Walking in your shoes  - WIYS  -

 

  

"..... hier schreibt das Leben die Bilder und Erkenntnisse selbst. Hier sehen wir ganz praktisch, was die Menschen umtreibt, was sie suchen, was sie meiden, was sie brauchen oder nicht brauchen. Hier schauen wir bei der Antwort zu ... und staunen dabei."                                                                                                 Christian Assel

  

Warum WIYS ?

 Ich erhalte Einblicke in mich selber, lerne meine versteckten, unentdeckten Seiten kennen; WIYS bringt Verständnis für einen anderen Menschen, dessen Leben und Entscheidungen sowie dessen Verhalten, es geht um das Verständnis für Wesen, die sprachlich nicht mit uns kommunizieren können, wie z. B. Tiere. In Organisationen/Unternehmen/Firmen wird deutlich, wo es “klemmt”.

Es geht um die Möglichkeit, Entscheidungen leicht, entspannt und auf einer viel tieferen Ebene als nur mit dem Verstand zu treffen – auf der Ebene des Wissens. Dort treffen nicht wir die nötig Entscheidungen, sondern sie finden uns.

 

Wie läuft eine Sitzung ab?

Wenn der Therapeut Ihr Anliegen "betritt", steht dieser auf und spricht dieses Anliegen aus:

„Ich bin jetzt …..“ und fängt an, sich im Raum zu bewegen.  Der Therapeut achtet darauf, was in seinem Körper passiert; was verändert sich in den Gedanken, Gefühlen – was wird anders im Innenleben und folgt diesen Inputs. Erhalten werden Informationen, die vor dem Walk nicht zugänglich waren.  Der Körper ist die Antenne.

Aus diesen Wahrnehmungen ergibt sich ein komplexes Bild – so wie bei einem Wandteppich, dessen Muster aus einzelnen Fäden, die miteinander verwoben werden, schlussendlich einen Sinn ergibt.

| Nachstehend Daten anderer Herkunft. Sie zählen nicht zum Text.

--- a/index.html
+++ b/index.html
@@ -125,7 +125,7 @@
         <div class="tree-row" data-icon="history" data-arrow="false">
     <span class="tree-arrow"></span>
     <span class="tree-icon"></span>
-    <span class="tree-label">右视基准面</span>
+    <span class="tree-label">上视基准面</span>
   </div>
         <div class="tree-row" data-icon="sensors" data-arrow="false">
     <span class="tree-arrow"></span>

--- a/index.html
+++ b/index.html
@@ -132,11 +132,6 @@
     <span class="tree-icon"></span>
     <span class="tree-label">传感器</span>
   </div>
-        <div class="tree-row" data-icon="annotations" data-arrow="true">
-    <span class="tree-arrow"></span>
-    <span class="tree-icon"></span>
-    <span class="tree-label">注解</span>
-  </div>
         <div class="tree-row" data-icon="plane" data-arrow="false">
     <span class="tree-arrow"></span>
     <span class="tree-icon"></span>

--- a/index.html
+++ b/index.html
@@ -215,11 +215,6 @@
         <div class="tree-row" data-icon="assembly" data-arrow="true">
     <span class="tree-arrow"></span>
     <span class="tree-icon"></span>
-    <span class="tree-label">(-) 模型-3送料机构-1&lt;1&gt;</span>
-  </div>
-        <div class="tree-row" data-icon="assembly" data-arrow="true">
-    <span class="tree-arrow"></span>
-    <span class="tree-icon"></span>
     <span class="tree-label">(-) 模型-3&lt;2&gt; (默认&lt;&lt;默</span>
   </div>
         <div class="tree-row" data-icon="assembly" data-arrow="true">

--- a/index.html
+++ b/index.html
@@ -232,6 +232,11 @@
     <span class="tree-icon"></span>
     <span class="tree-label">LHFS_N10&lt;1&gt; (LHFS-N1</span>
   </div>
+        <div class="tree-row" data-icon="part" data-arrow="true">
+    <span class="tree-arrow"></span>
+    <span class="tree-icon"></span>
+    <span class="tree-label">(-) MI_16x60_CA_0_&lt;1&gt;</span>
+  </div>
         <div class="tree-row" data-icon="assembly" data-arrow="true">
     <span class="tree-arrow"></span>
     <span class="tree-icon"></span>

Der Therapeut nutzt die uns immer und überall umgebenden Informationsfelder (manche von Ihnen kennen diese Felder vielleicht aus Familienaufstellungen). Die Existenz dieser Felder wird mittlerweile sogar von der Wissenschaft akzeptiert – wenn auch noch meistens zähneknirschend. Vielleicht hört sich das alles ziemlich seltsam und "spooky" an – und: 

ja, irgendwie ist es das auch, da wir es mit unserem Verstand nicht aufgreifen können. Genau hier liegt jedoch der Einblick der zum Verständnis und der Lösung führt.

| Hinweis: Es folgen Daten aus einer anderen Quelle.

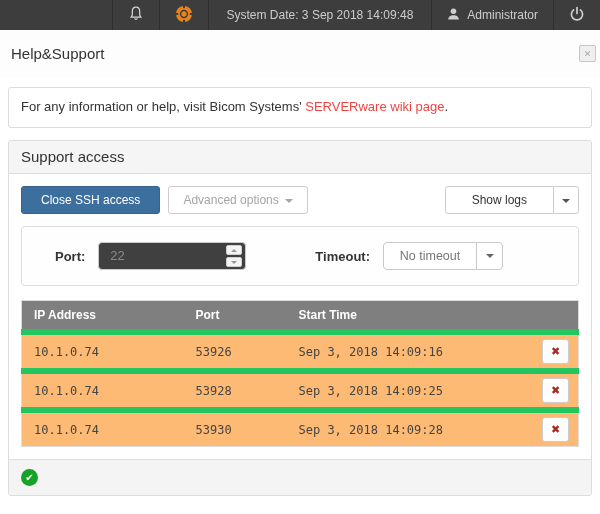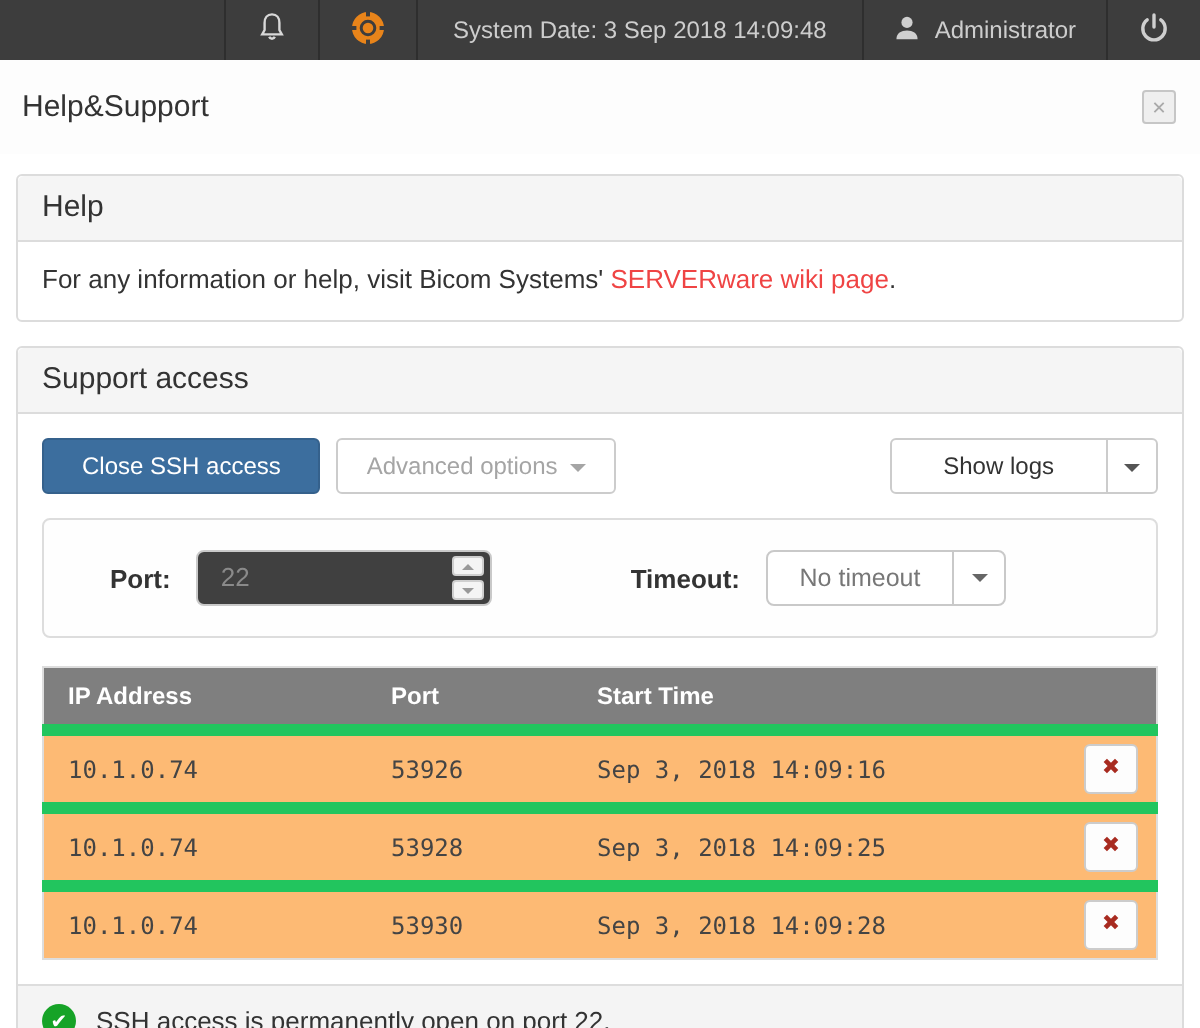--- a/index.html
+++ b/index.html
@@ -39,7 +39,7 @@
     display: flex;
     align-items: center;
     justify-content: space-between;
-    padding: 0 12px 0 11px;
+    padding: 0 4px 0 11px;
     background: #fdfdfd;
   }
   .page-title { font-size: 15px; color: #333; }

Aus Erfahrung haben meine Kollegin Andrea Soujon, Sozialpädagogin, Familientherapeutin und ausgebildete WIYS-Therapeutin eine Kooperation gebildet, um diese Walks gemeinsam mit Ihnen zu betrachten.

 

Die Entdeckung von WIYS

Ursprünglich haben der Schauspieler Joseph Culp und der Psychologe 

John Cogswell WIYS in den späten 1980er Jahren gemeinsam entwickelt – eigentlich zum Nutzen, um Schauspieler tiefer in ihre Rollen eintauchen zu lassen. Recht schnell haben sie jedoch entdeckt, dass diese Methode auch im Alltagsleben genutzt werden kann und zwar mit erstaunlichen Ergebnissen.